A tragédia e a necessidade criaram oportunidades que pareciam inimagináveis. O desafio que se impõe é torná-las duradouras.

O Museu do Genocídio do Ruanda é um lugar assombrado, um dos monumentos da capital, Kigali, que assinala o período de cem dias de um aterrador conflito tribal ocorrido em 1994.

O horror foi desencadeado quando extremistas hutu acusaram os rebeldes tutsi de terem abatido o avião que transportava o presidente ruandês Juvenal Habyarimana e o presidente do Burundi, Cyprien Ntaryamira. Tal como aproximadamente 85% da população do Ruanda, Habyarimana era hutu. As tensões que se seguiram ao acidente fatal desencadearam uma fúria homicida que matou cerca de um milhão de tutsi. Milhares de hutu foram igualmente massacrados. Segundo as informações obtidas, pelo menos um quarto de milhão de mulheres foram violadas e mais de 95 mil crianças ficaram órfãs. Quando o conflito terminou, a população sobrevivente do Ruanda, cerca de seis milhões de habitantes, era predominantemente feminina.

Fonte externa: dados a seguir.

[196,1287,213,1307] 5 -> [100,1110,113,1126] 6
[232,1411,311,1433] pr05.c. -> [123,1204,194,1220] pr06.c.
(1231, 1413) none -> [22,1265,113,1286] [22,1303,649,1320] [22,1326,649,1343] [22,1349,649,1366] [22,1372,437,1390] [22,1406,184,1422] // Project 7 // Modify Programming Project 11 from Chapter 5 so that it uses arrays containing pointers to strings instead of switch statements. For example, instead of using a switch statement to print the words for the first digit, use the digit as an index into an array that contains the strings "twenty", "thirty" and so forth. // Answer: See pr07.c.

Alice Urusaro Karekezi recorda esses dias negros, bem como as difíceis perguntas sobre como seria o Ruanda capaz de seguir em frente. Advogada de direitos humanos, ela liderou o esforço conducente à penalização das violações como crimes de guerra em 1997 e foi co-fundadora do Centro para a Gestão de Conflitos em 1999.


“A maioria dos mortos eram homens”, diz. “A maioria dos fugitivos eram homens. A maioria dos prisioneiros eram homens. Quem iria dirigir o país?”

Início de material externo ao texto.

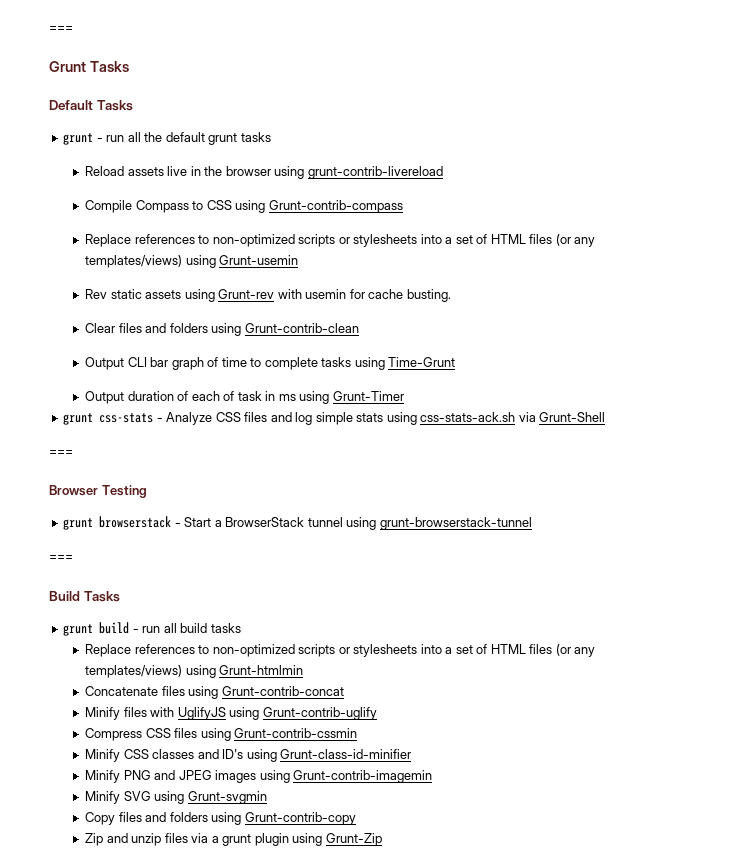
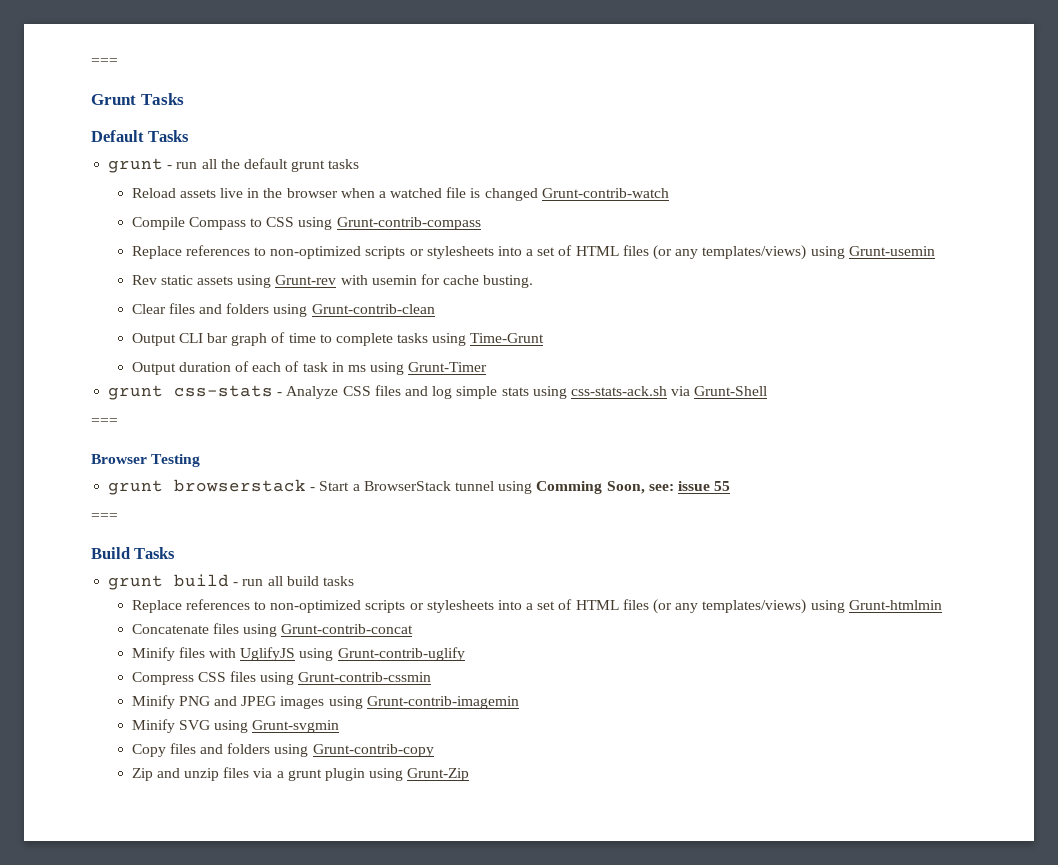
[274,166,443,179] using grunt-contrib-livereload -> [340,187,669,201] when a watched file is changed Grunt-contrib-watch
[379,517,532,530] grunt-browserstack-tunnel -> [536,481,731,494] Comming Soon, see: issue 55
[85,749,412,762] // Minify CSS classes and ID's using Grunt-class-id-minifier -> (432, 677) none

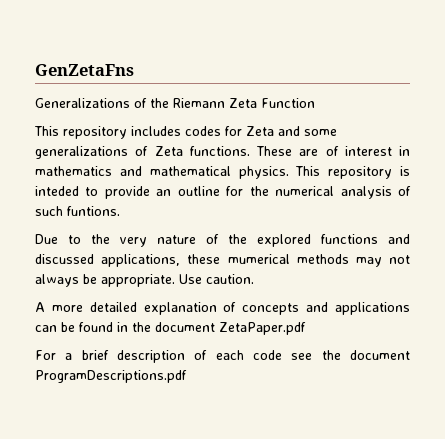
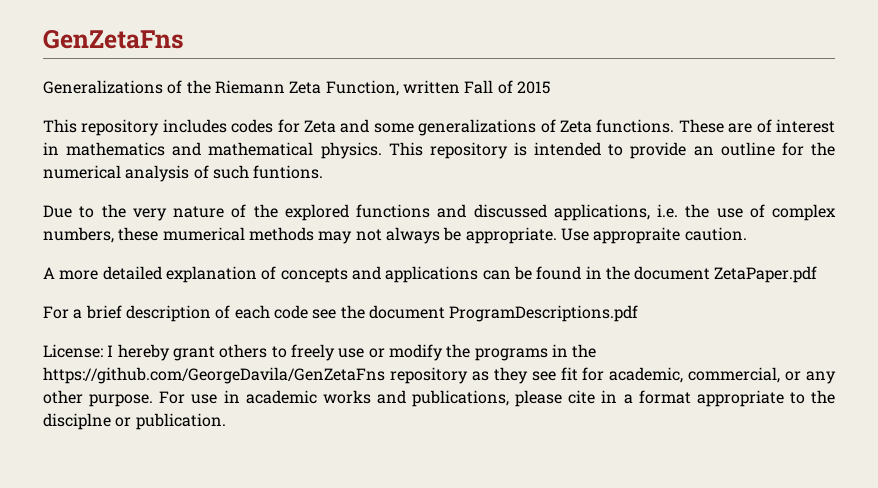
[261,98,315,108] Function -> [325,80,550,96] Function, written Fall of 2015
[35,186,79,196] inteded -> [534,142,602,156] intended
(181, 260) none -> [657,204,836,221] [43,227,114,243] i.e. the use of complex numbers,
(202, 279) none -> [593,227,681,244] appropraite
(187, 376) none -> [43,344,597,361] [43,367,836,384] [43,390,835,407] [43,413,226,430] // License: I hereby grant others to freely use or modify the programs in the https://github.com/GeorgeDavila/GenZetaFns repository as they see fit for academic, commercial, or any other purpose. For use in academic works and publications, please cite in a format appropriate to the disciplne or publication.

Na tragédia, na necessidade e no pragmatismo, as mulheres (que representam 80% da população sobrevivente do Ruanda) deram um passo em frente e preencheram o vazio da liderança. Com a ajuda de grupos da sociedade civil feminina, os legisladores introduziram algumas das políticas públicas mais favoráveis às mulheres em todo o mundo.

Em 1999, virando a tradição de pernas para o ar, as mulheres foram oficialmente autorizadas a herdar bens na ausência de testamento, transformando em donas de terras as filhas de proprietários rurais que tinham sido expropriadas em favor dos seus irmãos. Outras reformas permitiram que as mulheres utilizassem as terras como garantia de empréstimos. As mulheres conquistaram o direito de abrir contas bancárias sem autorização do marido, medida promotora de maior independência financeira. A educação das raparigas foi tornada prioritária, desenvolvendo-se esforços para permitir que frequentassem, em maior número, o ensino superior e criando-se incentivos para que as raparigas estudassem em áreas de predomínio tradicionalmente masculino. 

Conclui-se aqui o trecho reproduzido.